The 19th century Saint Aubin Residence stands as a graceful testimony to the architectural aesthetics of the colonial era. Built in 1819 close to the mill, it was originally the home of the owners of the sugar plantation. In the 1990’s, the house underwent significant renovation.
It is today acknowledged as part of our national architectural heritage. The house has been turned into a table d’hôte. In what used to be its living room, as well as on the traditional sheltered terrace, the ancient residence now hosts a restaurant serving local and authentic cuisine.
Enjoy a tour trough:
The colonial house and La Maison du rhum
The sugar factory and Le Moulin du Domaine
Tasting of Sugar cane juice and rhum
Visit of La Serre d'Anthuriums and La Maison de la Vanille
Visit of Le Jardin Botanique et Le Jardin des Epices
Kids Corne and Mini Farm
Exhibitions of ship models
The Restaurant( Optional Lunch)
In the welcoming ambience of the restaurant established in the ancient colonial home, one can taste mouthwatering Mauritian traditional cuisine. The fresh produce used comes from the plantation itself or neighbouring producers.

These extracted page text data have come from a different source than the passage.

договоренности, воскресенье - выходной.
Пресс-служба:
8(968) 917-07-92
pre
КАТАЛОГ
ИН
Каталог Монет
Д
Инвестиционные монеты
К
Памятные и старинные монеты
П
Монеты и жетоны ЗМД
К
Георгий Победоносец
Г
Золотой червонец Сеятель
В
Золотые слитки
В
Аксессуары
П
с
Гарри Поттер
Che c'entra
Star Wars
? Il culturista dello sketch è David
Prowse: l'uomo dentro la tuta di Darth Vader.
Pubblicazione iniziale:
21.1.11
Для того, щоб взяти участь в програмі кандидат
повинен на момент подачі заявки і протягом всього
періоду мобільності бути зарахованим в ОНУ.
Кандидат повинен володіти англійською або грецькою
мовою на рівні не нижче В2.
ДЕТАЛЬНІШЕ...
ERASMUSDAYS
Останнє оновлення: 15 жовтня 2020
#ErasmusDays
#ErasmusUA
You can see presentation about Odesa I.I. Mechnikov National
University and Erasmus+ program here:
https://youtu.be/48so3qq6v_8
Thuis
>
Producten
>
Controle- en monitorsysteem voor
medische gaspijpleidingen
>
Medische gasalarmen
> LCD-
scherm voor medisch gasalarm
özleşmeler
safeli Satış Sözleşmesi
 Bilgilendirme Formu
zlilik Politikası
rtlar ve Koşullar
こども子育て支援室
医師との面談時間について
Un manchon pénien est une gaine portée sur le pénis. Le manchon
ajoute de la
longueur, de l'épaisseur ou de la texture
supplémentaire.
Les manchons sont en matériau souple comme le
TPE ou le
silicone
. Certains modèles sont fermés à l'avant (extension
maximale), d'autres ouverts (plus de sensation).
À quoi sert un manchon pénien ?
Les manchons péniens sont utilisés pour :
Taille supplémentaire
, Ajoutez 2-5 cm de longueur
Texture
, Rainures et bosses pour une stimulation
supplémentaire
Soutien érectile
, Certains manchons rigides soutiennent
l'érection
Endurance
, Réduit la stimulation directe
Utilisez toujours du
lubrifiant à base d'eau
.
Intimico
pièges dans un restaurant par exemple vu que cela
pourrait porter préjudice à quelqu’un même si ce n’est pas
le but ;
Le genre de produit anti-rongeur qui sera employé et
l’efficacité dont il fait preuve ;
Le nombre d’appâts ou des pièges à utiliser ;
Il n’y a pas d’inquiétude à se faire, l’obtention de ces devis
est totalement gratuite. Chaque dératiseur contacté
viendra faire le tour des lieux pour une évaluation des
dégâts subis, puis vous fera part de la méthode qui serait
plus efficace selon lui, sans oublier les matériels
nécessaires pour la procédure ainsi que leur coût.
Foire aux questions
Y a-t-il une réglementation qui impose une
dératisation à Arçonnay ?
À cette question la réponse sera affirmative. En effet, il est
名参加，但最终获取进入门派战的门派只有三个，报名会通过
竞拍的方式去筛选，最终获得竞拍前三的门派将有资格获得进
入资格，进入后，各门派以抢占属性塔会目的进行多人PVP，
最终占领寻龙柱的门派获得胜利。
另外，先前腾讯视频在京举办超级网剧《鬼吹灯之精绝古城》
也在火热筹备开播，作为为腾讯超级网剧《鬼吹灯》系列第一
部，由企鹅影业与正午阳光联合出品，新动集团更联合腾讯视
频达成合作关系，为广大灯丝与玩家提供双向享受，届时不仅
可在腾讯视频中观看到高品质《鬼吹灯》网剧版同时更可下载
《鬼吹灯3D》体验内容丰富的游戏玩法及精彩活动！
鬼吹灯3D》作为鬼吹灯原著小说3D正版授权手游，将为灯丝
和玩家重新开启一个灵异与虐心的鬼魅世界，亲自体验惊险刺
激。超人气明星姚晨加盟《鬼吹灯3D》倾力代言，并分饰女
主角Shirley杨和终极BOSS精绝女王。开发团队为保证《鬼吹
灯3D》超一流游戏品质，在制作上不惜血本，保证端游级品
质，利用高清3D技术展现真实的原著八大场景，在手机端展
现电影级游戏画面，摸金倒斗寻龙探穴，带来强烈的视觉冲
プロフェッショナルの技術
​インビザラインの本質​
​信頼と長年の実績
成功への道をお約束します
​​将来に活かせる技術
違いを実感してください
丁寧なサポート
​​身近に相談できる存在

The magnificient colonial house stands as a graceful testimony to the architectural aesthetics of the colonial era. Le grenier will allow you to discover some amazing ship models.

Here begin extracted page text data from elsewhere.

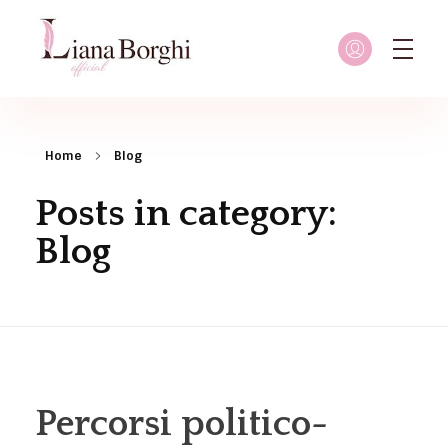
Liana Borghi - Official site
Sito ufficiale dedicato a Liana Borghi, ai suoi studi, alla sua vita dedicata all'attivismo femminista, lesbico e queer
Home
Blog
Posts in category:
Blog
Percorsi politico-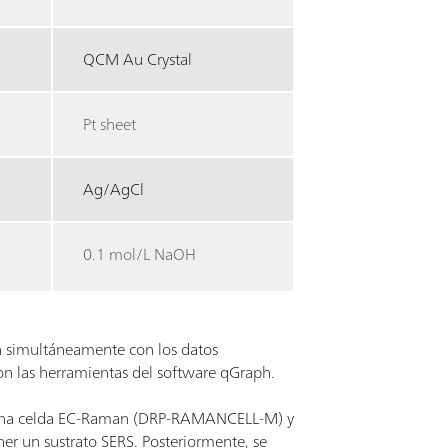
QCM Au Crystal
Pt sheet
Ag/AgCl
0.1 mol/L NaOH
n simultáneamente con los datos
con las herramientas del software qGraph.
n una celda EC-Raman (DRP-RAMANCELL-M) y
er un sustrato SERS. Posteriormente, se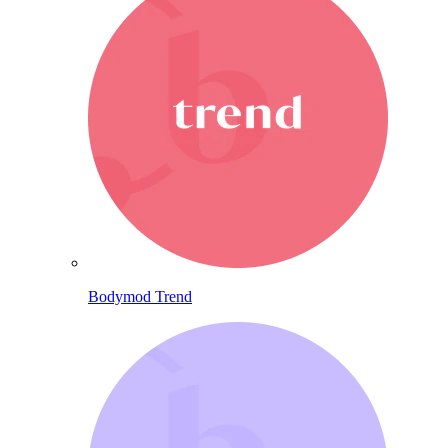
Bodymod Trend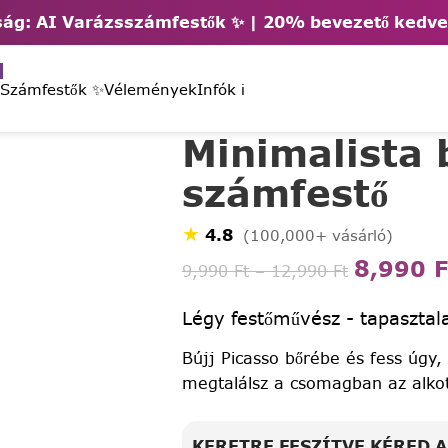
ág: AI Varázsszámfestők ✨ | 2
0% bevezető kedv
 Számfestők ✨
Vélemények
Infók ℹ️
Minimalista 
számfestő
★
4.8
(100,000+ vásárló)
8,990
F
9,990
Ft
–
12,990
Ft
Légy festőművész - tapasztala
Bújj Picasso bőrébe és fess úgy,
megtalálsz a csomagban az alko
KERETRE FESZÍTVE KÉRED 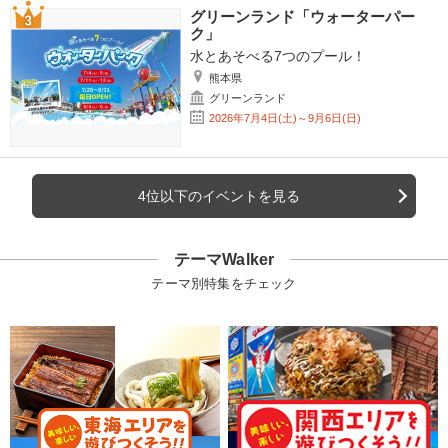
グリーンランド「ウォーターパー
ク」
水とあそべる7つのプール！
熊本県
グリーンランド
2026年7月4日(土)～9月6日(日)
4位以下のイベントを見る
テーマWalker
テーマ別特集をチェック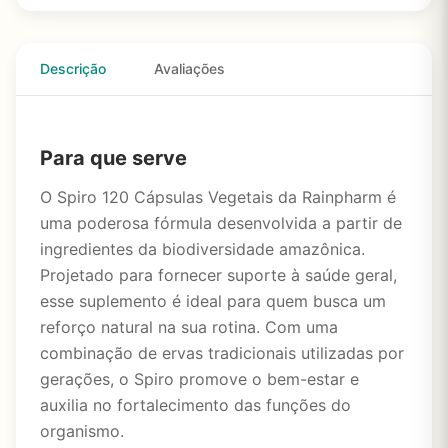
Descrição
Avaliações
Para que serve
O Spiro 120 Cápsulas Vegetais da Rainpharm é
uma poderosa fórmula desenvolvida a partir de
ingredientes da biodiversidade amazônica.
Projetado para fornecer suporte à saúde geral,
esse suplemento é ideal para quem busca um
reforço natural na sua rotina. Com uma
combinação de ervas tradicionais utilizadas por
gerações, o Spiro promove o bem-estar e
auxilia no fortalecimento das funções do
organismo.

Saint Aubin is the first producer of agricultural rums made of sugarcane juice in Mauritius and is still producing the Mauritian best agricultural rums. Spices and natural tropical flavors are mixed successfully with white rum to bring additional flavors.

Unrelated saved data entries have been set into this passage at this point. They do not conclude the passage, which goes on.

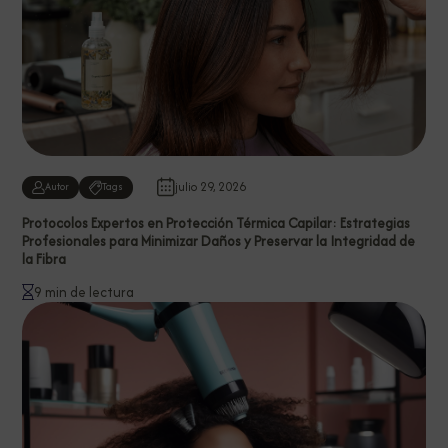
julio 29, 2026
Autor
Tags
Protocolos Expertos en Protección Térmica Capilar: Estrategias
Profesionales para Minimizar Daños y Preservar la Integridad de
la Fibra
9 min de lectura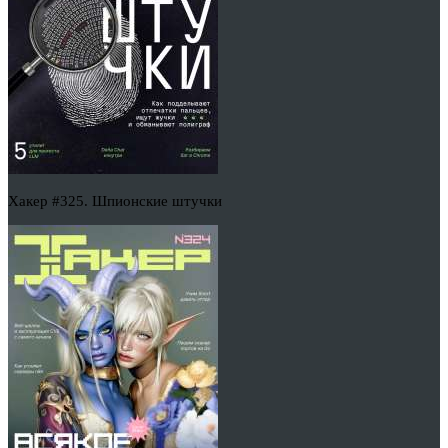
Хакер #325. Шпионские штучки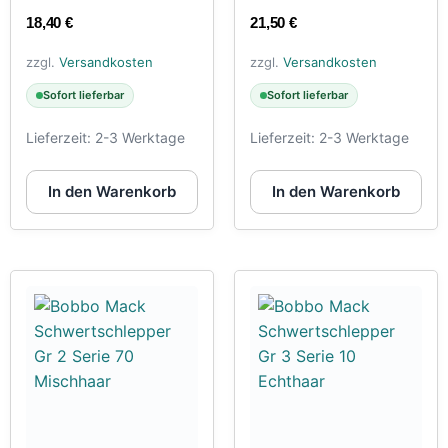
18,40
€
21,50
€
zzgl.
Versandkosten
zzgl.
Versandkosten
Sofort lieferbar
Sofort lieferbar
Lieferzeit:
2-3 Werktage
Lieferzeit:
2-3 Werktage
In den Warenkorb
In den Warenkorb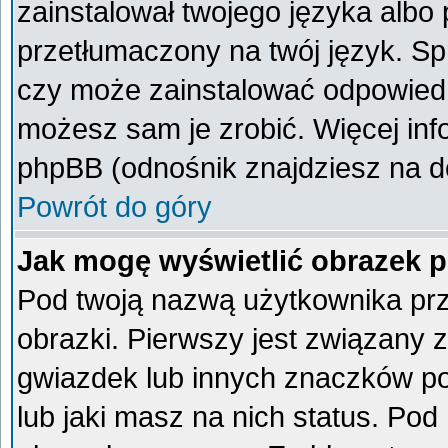
zainstalował twojego języka albo 
przetłumaczony na twój język. Spr
czy może zainstalować odpowiedni 
możesz sam je zrobić. Więcej inf
phpBB (odnośnik znajdziesz na do
Powrót do góry
Jak mogę wyświetlić obrazek 
Pod twoją nazwą użytkownika pr
obrazki. Pierwszy jest związany 
gwiazdek lub innych znaczków po
lub jaki masz na nich status. Po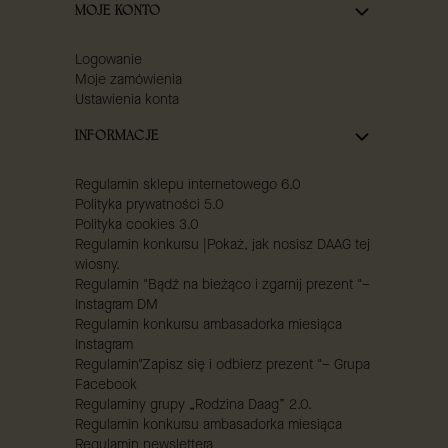
MOJE KONTO
Logowanie
Moje zamówienia
Ustawienia konta
INFORMACJE
Regulamin sklepu internetowego 6.0
Polityka prywatności 5.0
Polityka cookies 3.0
Regulamin konkursu |Pokaż, jak nosisz DAAG tej
wiosny.
Regulamin "Bądź na bieżąco i zgarnij prezent "–
Instagram DM
Regulamin konkursu ambasadorka miesiąca
Instagram
Regulamin"Zapisz się i odbierz prezent "– Grupa
Facebook
Regulaminy grupy „Rodzina Daag” 2.0.
Regulamin konkursu ambasadorka miesiąca
Regulamin newslettera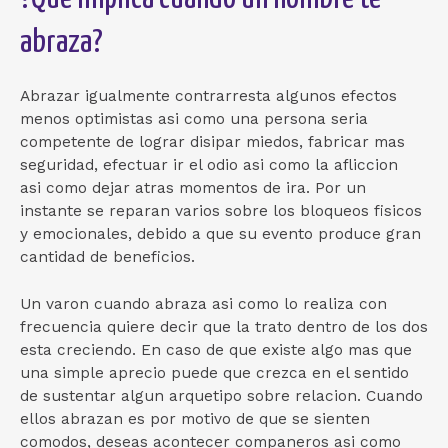
abraza?
Abrazar igualmente contrarresta algunos efectos
menos optimistas asi­ como una persona seri­a
competente de lograr disipar miedos, fabricar mas
seguridad, efectuar ir el odio asi­ como la afliccion
asi­ como dejar atras momentos de ira. Por un
instante se reparan varios sobre los bloqueos fisicos
y emocionales, debido a que su evento produce gran
cantidad de beneficios.
Un varon cuando abraza asi­ como lo realiza con
frecuencia quiere decir que la trato dentro de los dos
esta creciendo. En caso de que existe algo mas que
una simple aprecio puede que crezca en el sentido
de sustentar algun arquetipo sobre relacion. Cuando
ellos abrazan es por motivo de que se sienten
comodos, deseas acontecer companeros asi­ como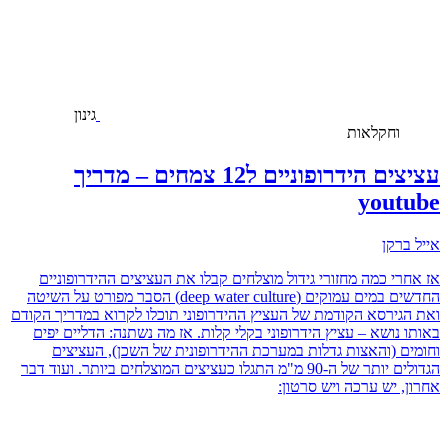
גינון
וחקלאות
עציצים הידרופוניים ל12 צמחים – מדריך
youtube
אייל ברקן
אז אחרי כמה מחזורי גידול מוצלחים קבלו את העציצים ההידרופוניים
החדשים במים עמוקים (deep water culture) הסבר מפורט על השיטה
ואת הגירסא הקודמת של העציץ ההידרופוני תוכלו לקרוא במדריך הקודם
באותו נושא – עציץ הידרופוני בקלי קלות. אז מה נשתנה: הדליים יפים
וחומים (והאצות גדלות במערכת ההידרופונית של השכן), העציצים
הגדולים יותר של ה-90 מ"מ התגלו כעציצים המוצלחים ביותר. ועוד דבר
אחרון, יש ערכה ויש סרטון: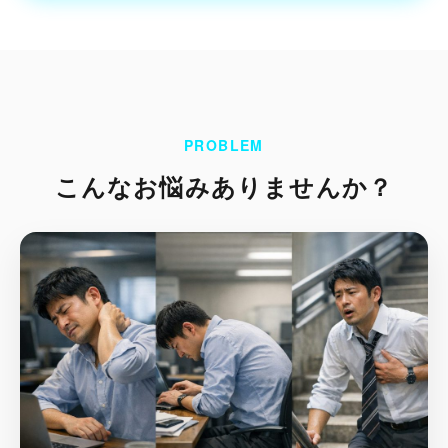
PROBLEM
こんなお悩みありませんか？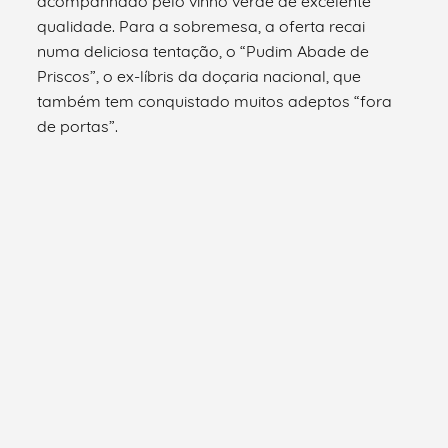
acompanhado pelo vinho verde de excelente
qualidade. Para a sobremesa, a oferta recai
numa deliciosa tentação, o “Pudim Abade de
Priscos”, o ex-líbris da doçaria nacional, que
também tem conquistado muitos adeptos “fora
de portas”.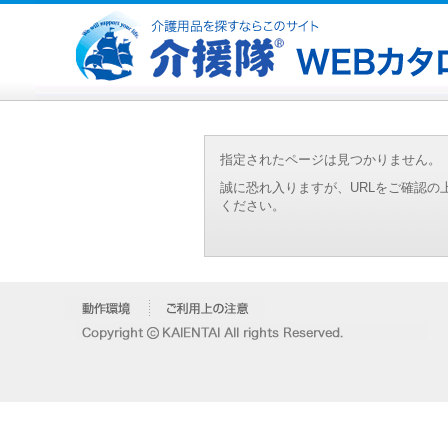
指定されたページは見つかりません。
誠に恐れ入りますが、URLをご確認
ください。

While strolling around the botanical garden of Domaine de Saint Aubin , the children will love the visit of the small farm of Domaine de Saint Aubin and enjoy kid's corner. La serre d'Anthuriums du domaine de Saint Aubin is a visit which should not be missed.
As part of the visit discover the Saint Aubin Rhumerie: Elaborated with care, the rums offered are complex and authentic. They are appreciated by connoisseurs and are enjoyable to amateurs alike. The sugar cane that goes into their making is manually harvested from the first rays of dawn.